• _CONSEGNE_
(1) Nel testo su Carlo Cottarelli, chi sono i due membri dello Young Advisory Board che mediano l'incontro?
(2) Riscrivi in forma più breve il paragrafo del testo su Carlo Cottarelli che comincia con "Da dove nasce il desiderio", senza perderne i fatti principali.
(3) Prosegui il testo su Carlo Cottarelli e il suo libro a partire dalla sua ultima frase.

• _TESTO FORNITO_
Da dove nasce il desiderio di dare risposte anche scomode a domande complesse in un’epoca in cui siamo abituati a riceverne di semplici? Carlo Cottarelli, autore di “L’economia facile” (Solferino), introduce il suo libro a partire da questo spunto in un incontro mediato da Maria Calligaris e Davide Magliano, due membri dello Young Advisory Board della Fondazione Compagnia di San Paolo.
Cottarelli sottolinea che il linguaggio economico, sebbene debba essere uno strumento accessibile a tutti, molto spesso utilizza termini complessi e poco comprensibili ai più.

• _DATI FORNITI_
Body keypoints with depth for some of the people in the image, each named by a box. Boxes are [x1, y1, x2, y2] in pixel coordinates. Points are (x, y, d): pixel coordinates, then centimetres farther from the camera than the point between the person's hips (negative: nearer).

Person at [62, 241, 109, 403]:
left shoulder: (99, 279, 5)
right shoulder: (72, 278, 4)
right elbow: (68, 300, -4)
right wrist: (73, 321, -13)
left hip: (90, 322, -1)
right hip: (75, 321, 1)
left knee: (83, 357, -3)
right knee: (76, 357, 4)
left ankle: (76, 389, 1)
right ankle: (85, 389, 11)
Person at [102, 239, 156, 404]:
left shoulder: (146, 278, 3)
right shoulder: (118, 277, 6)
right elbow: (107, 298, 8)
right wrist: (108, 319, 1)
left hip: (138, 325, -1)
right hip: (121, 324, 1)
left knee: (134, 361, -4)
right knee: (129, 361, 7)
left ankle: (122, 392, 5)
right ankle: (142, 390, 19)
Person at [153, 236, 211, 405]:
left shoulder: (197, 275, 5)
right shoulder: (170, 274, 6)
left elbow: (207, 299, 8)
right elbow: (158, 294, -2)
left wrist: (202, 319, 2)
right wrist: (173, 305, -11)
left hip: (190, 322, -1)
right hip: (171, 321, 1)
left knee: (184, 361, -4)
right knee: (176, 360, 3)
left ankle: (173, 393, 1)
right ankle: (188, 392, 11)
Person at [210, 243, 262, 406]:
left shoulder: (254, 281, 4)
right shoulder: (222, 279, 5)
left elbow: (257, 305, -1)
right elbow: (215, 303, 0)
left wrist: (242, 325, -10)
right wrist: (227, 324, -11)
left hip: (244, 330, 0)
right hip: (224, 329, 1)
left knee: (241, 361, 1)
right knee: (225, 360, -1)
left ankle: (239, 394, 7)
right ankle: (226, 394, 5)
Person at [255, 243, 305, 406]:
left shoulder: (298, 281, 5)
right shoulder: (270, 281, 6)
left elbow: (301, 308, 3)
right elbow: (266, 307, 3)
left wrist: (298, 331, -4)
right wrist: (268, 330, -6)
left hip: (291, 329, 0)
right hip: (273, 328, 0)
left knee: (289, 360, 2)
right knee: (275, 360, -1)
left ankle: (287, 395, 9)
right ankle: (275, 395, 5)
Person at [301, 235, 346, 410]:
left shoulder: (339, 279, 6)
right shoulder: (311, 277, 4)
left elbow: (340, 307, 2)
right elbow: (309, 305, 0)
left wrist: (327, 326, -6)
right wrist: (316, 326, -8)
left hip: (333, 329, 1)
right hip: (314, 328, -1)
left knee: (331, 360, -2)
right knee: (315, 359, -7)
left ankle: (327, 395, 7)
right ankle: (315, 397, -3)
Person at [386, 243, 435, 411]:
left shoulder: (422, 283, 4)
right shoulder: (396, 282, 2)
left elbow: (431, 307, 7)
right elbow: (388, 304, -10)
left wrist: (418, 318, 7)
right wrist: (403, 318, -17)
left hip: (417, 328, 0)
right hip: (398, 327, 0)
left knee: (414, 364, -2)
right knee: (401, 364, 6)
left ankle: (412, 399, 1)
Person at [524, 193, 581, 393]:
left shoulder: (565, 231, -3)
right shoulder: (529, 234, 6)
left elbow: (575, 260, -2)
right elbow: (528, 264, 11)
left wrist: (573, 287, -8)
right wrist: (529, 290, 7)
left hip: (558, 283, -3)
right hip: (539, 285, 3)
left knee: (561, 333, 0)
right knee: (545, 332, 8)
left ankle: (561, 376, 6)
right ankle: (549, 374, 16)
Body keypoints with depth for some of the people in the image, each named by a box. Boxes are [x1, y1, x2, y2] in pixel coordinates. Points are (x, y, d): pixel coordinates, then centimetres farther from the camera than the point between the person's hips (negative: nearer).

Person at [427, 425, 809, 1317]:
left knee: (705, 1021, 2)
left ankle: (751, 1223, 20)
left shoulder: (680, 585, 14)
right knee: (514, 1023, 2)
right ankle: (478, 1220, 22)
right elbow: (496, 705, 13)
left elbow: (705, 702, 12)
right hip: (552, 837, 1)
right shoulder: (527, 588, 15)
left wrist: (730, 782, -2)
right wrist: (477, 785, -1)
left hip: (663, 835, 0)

• _RISPOSTE ALLE CONSEGNE_
(1) Maria Calligaris e Davide Magliano.

(2) Carlo Cottarelli presenta il suo libro "L'economia facile" (Solferino). Parte dalla domanda sul perché dare risposte anche scomode a domande complesse, in un'epoca abituata a risposte semplici. L'incontro è mediato da Maria Calligaris e Davide Magliano, membri dello Young Advisory Board della Fondazione Compagnia di San Paolo.

(3)
Attraverso un percorso di divulgazione economico-finanziaria che coinvolge esperti, ex ministri ed altre personalità di rilievo, l’economista prende in esame tematiche come l’introduzione dell’euro digitale, l’impiego delle criptovalute, il tasso di occupazione, il PIL e il reddito pubblico, l’impatto della pressione fiscale e il deficit statale.
L’analisi di questi aspetti deve, quindi, essere condotta in modo chiaro ed efficace per consentire a tutti di comprendere l’importanza di adempiere alle proprie esigenze domestico-personali e di sviluppare la consapevolezza necessaria per interpretare il mondo.